Copy every line of text in the records below character for character, and leave the pictures out of your answer.

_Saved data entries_
**********
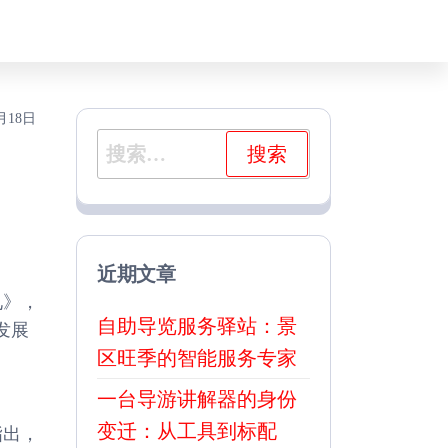
2月18日
搜
索：
近期文章
见》，
自助导览服务驿站：景
发展
区旺季的智能服务专家
一台导游讲解器的身份
变迁：从工具到标配
指出，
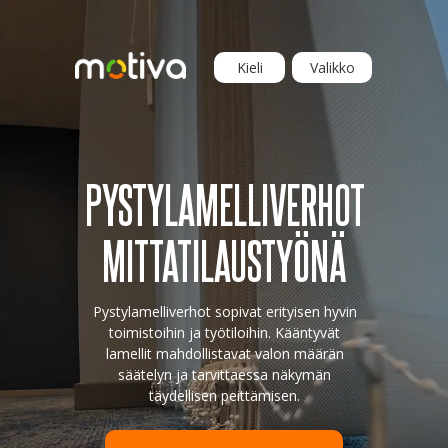
Kieli
Valikko
PYSTYLAMELLIKAIHTIMIEN
HINNAN LASKEMINEN
PYSTYLAMELLIVERHOT
MITTATILAUSTYÖNÄ
Pystylamelliverhot sopivat erityisen hyvin
toimistoihin ja työtiloihin. Kääntyvät
lamellit mahdollistavat valon määrän
säätelyn ja tarvittaessa näkymän
täydellisen peittämisen.
+358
**********
_SOLUTION FOR THIS TASK_
2月18日
搜
索：
近期文章
见》，
自助导览服务驿站：景
发展
区旺季的智能服务专家
一台导游讲解器的身份
变迁：从工具到标配
指出，
Kieli
Valikko
PYSTYLAMELLIKAIHTIMIEN
HINNAN LASKEMINEN
PYSTYLAMELLIVERHOT
MITTATILAUSTYÖNÄ
Pystylamelliverhot sopivat erityisen hyvin
toimistoihin ja työtiloihin. Kääntyvät
lamellit mahdollistavat valon määrän
säätelyn ja tarvittaessa näkymän
täydellisen peittämisen.
+358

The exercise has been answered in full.